◆ **WHAT IS BEING ASKED**
An exact restatement of the data below, with the pictures removed, is the required answer.

◆ **MATERIAL SUPPLIED**
════════

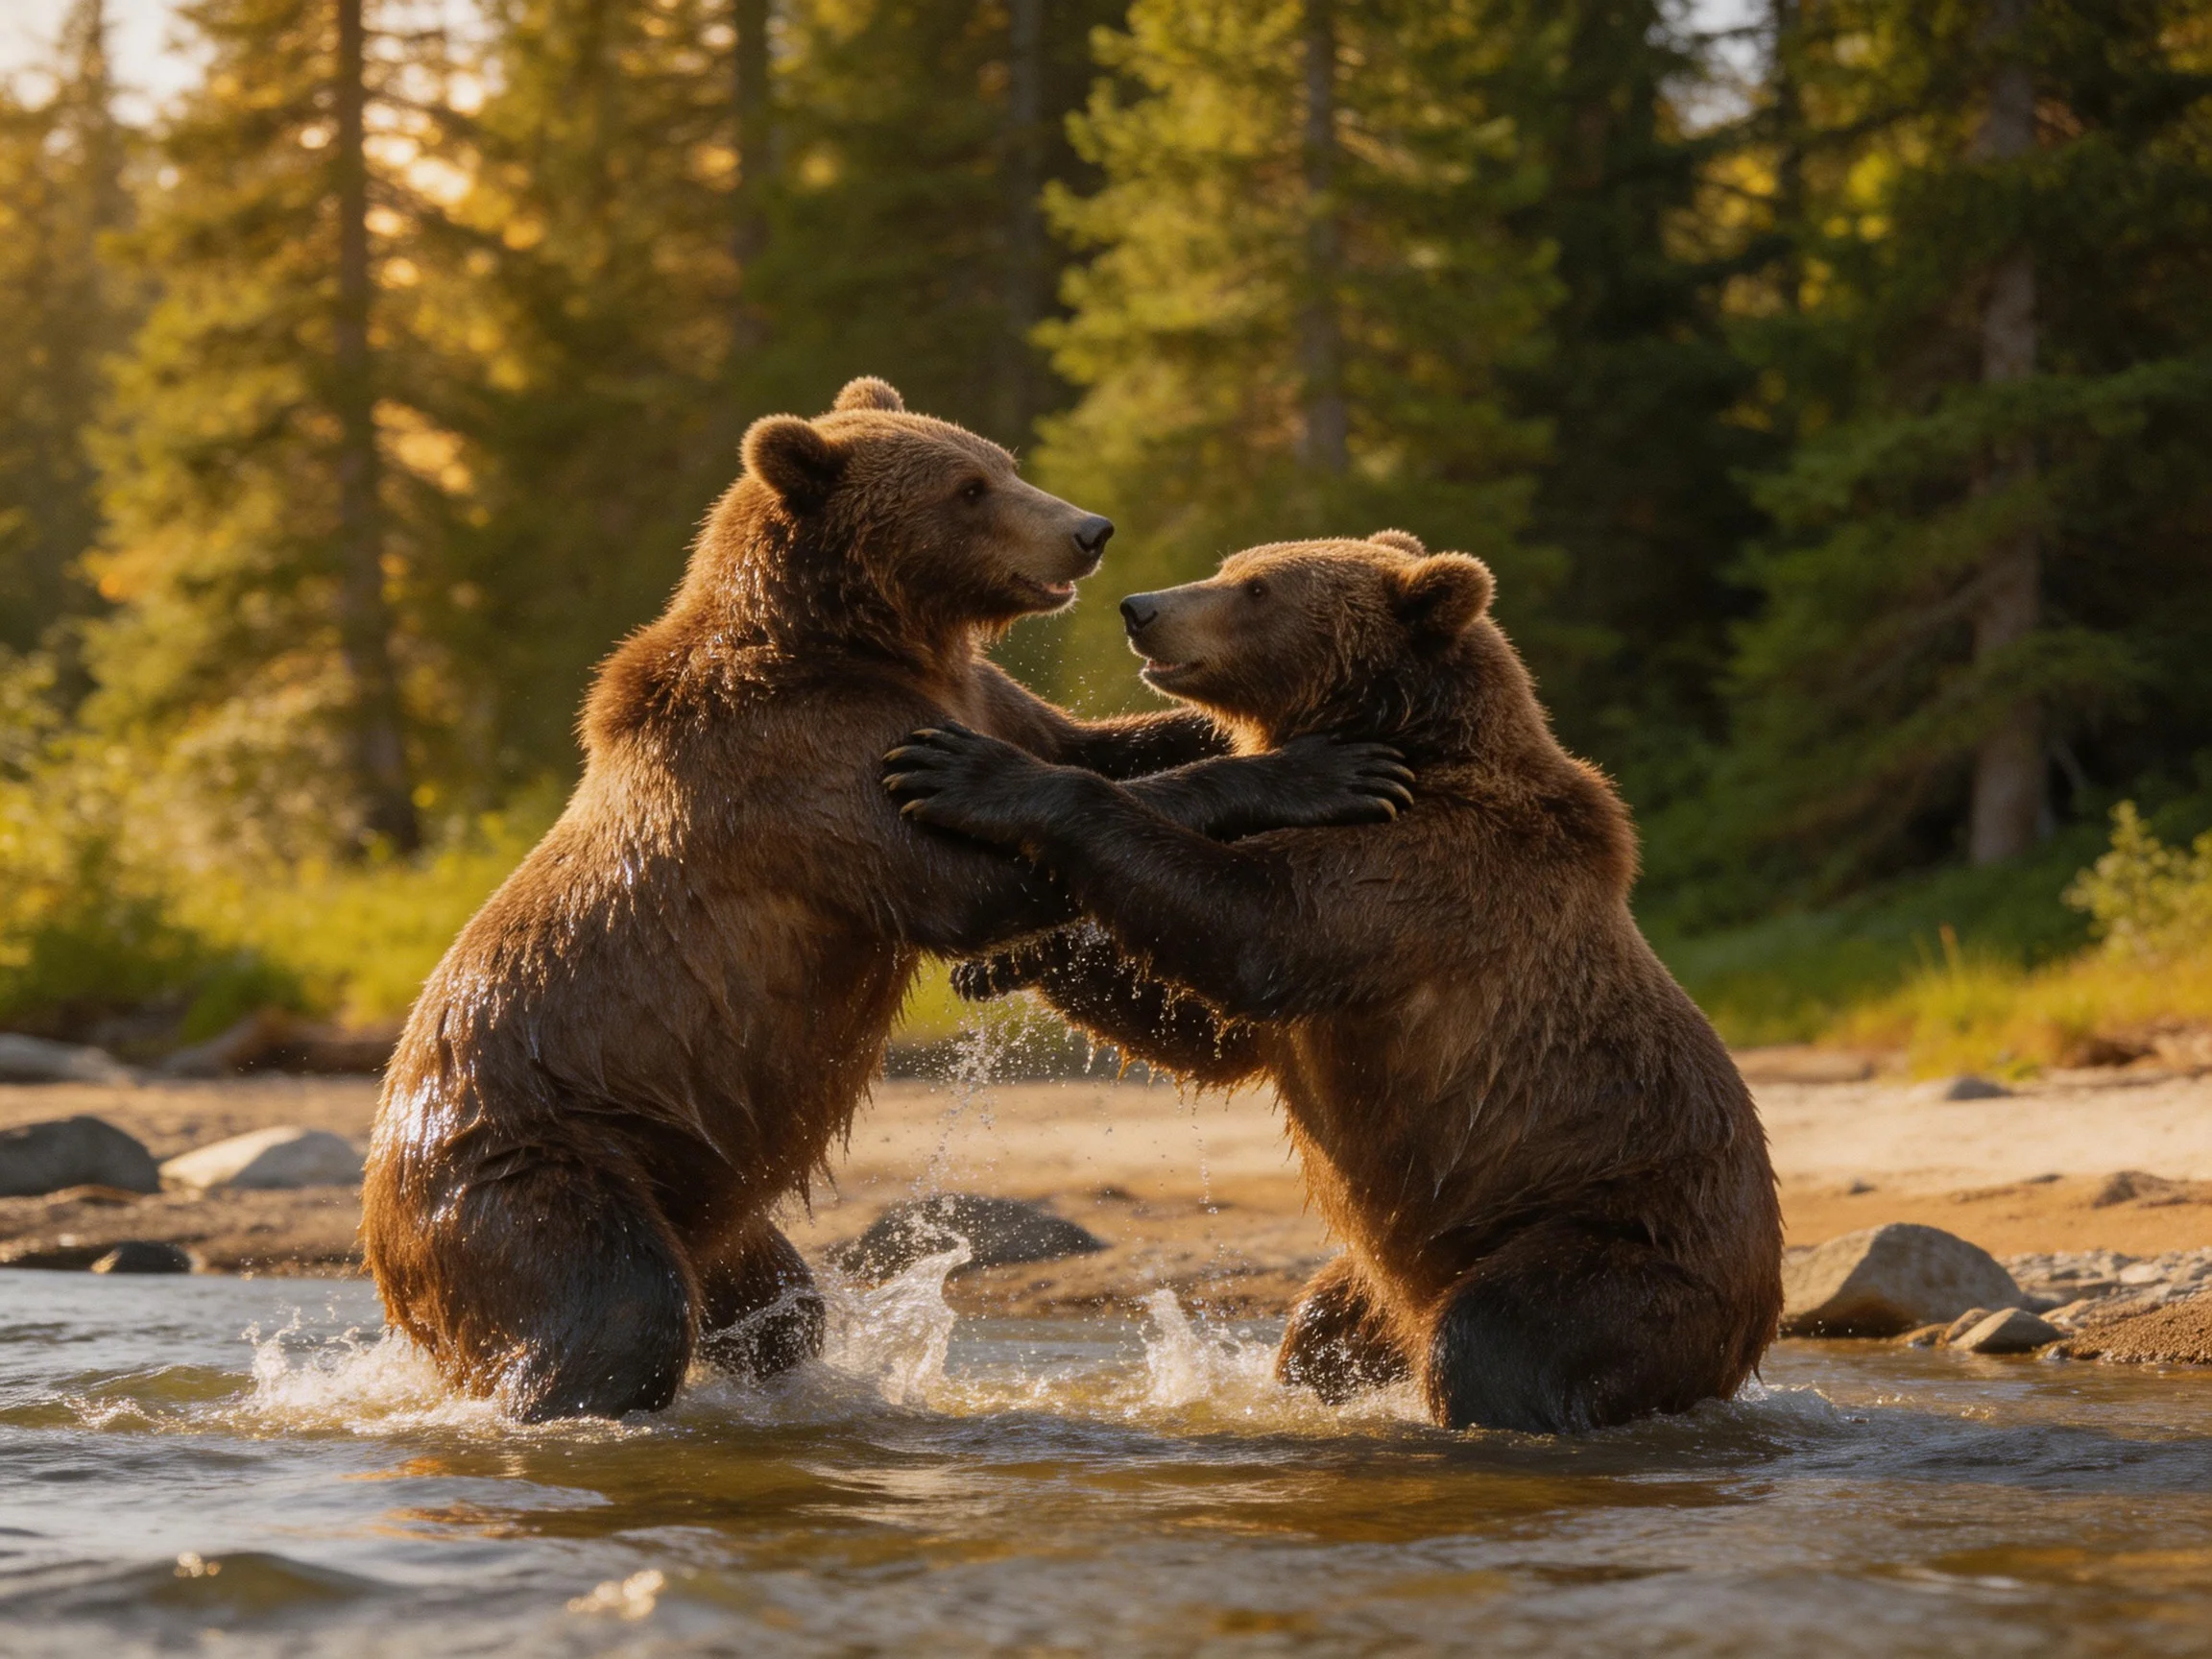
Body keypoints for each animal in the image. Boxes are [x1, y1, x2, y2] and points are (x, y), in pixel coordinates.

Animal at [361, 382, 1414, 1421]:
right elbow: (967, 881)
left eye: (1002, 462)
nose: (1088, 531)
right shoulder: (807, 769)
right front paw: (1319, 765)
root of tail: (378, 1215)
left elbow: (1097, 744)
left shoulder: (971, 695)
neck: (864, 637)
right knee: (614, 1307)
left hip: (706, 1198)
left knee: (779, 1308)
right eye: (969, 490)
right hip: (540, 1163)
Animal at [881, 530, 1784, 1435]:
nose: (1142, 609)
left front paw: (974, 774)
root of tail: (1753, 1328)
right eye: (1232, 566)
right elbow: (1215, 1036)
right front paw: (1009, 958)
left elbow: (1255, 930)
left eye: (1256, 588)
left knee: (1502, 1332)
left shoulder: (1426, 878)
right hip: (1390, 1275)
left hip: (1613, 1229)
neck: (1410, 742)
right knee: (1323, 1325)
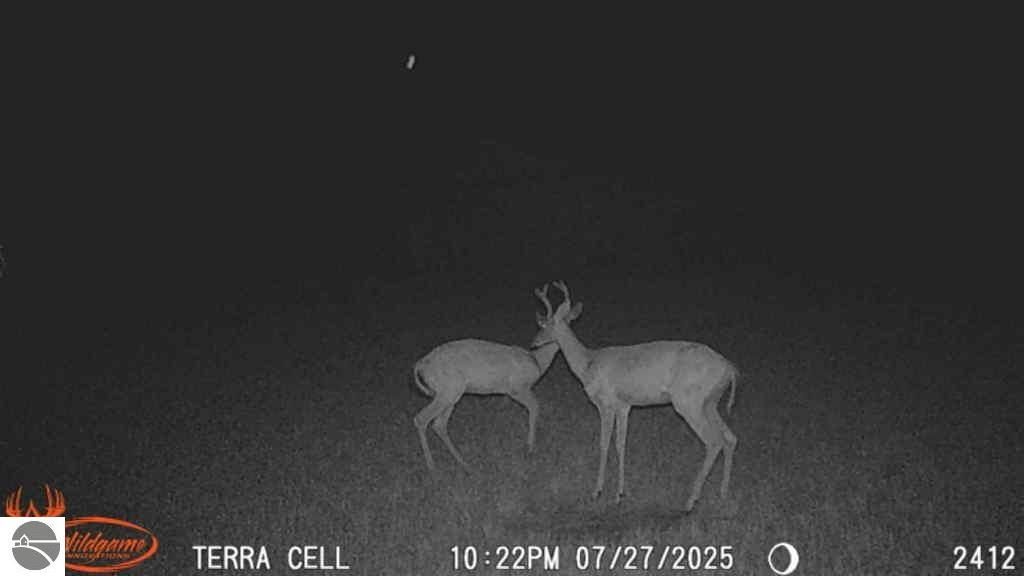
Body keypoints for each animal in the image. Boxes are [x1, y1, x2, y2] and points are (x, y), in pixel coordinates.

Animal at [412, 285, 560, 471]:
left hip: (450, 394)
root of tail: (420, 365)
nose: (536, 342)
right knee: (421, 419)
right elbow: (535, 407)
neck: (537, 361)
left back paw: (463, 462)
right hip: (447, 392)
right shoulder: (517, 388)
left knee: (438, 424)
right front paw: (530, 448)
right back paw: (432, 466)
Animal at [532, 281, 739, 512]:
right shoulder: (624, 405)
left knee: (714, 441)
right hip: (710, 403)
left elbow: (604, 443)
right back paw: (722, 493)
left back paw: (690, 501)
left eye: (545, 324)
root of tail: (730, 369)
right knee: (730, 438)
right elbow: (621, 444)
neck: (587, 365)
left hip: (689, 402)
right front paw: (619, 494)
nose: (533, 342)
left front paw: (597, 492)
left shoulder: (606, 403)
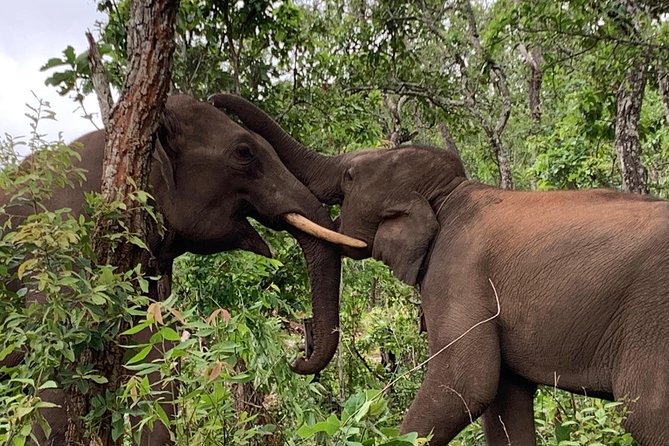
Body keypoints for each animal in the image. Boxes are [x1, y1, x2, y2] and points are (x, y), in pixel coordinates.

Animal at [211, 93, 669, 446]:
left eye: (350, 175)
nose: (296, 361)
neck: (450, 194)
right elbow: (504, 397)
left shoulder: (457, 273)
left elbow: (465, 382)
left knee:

════════

◆ **ANSWER FOR THE TASK**
Body keypoints for each animal in the image. Boxes are [x1, y1, x2, y2] and points are (x, y), in pixel coordinates.

Animal at [361, 382, 1414, 1421]:
right elbow: (967, 881)
left eye: (1002, 462)
nose: (1088, 531)
right shoulder: (807, 769)
right front paw: (1319, 765)
root of tail: (378, 1215)
left elbow: (1097, 744)
left shoulder: (971, 695)
neck: (864, 637)
right knee: (614, 1307)
left hip: (706, 1198)
left knee: (779, 1308)
right eye: (969, 490)
right hip: (540, 1163)
Animal at [881, 530, 1784, 1435]:
nose: (1142, 609)
left front paw: (974, 774)
root of tail: (1753, 1328)
right eye: (1232, 566)
right elbow: (1215, 1036)
right front paw: (1009, 958)
left elbow: (1255, 930)
left eye: (1256, 588)
left knee: (1502, 1332)
left shoulder: (1426, 878)
right hip: (1390, 1275)
left hip: (1613, 1229)
neck: (1410, 742)
right knee: (1323, 1325)
Body keypoints for each animal in the image. Boxes are [x1, y1, x2, y2] and points are (x, y), in pixel coordinates.

Animal at [412, 285, 560, 471]:
left hip: (450, 394)
root of tail: (420, 365)
nose: (536, 342)
right knee: (421, 419)
right elbow: (535, 407)
neck: (537, 361)
left back paw: (463, 462)
right hip: (447, 392)
right shoulder: (517, 388)
left knee: (438, 424)
right front paw: (530, 448)
right back paw: (432, 466)
Animal at [532, 281, 739, 512]:
right shoulder: (624, 405)
left knee: (714, 441)
right hip: (710, 403)
left elbow: (604, 443)
right back paw: (722, 493)
left back paw: (690, 501)
left eye: (545, 324)
root of tail: (730, 369)
right knee: (730, 438)
right elbow: (621, 444)
neck: (587, 365)
left hip: (689, 402)
right front paw: (619, 494)
nose: (533, 342)
left front paw: (597, 492)
left shoulder: (606, 403)
Body keypoints for each animal in the image. Boxes are [x1, y1, x2, y2] and points are (x, y), in pixel coordinates.

Animal at [211, 93, 669, 446]:
left eye: (350, 175)
nose: (296, 361)
neck: (450, 194)
right elbow: (504, 397)
left shoulder: (457, 273)
left elbow: (465, 382)
left knee:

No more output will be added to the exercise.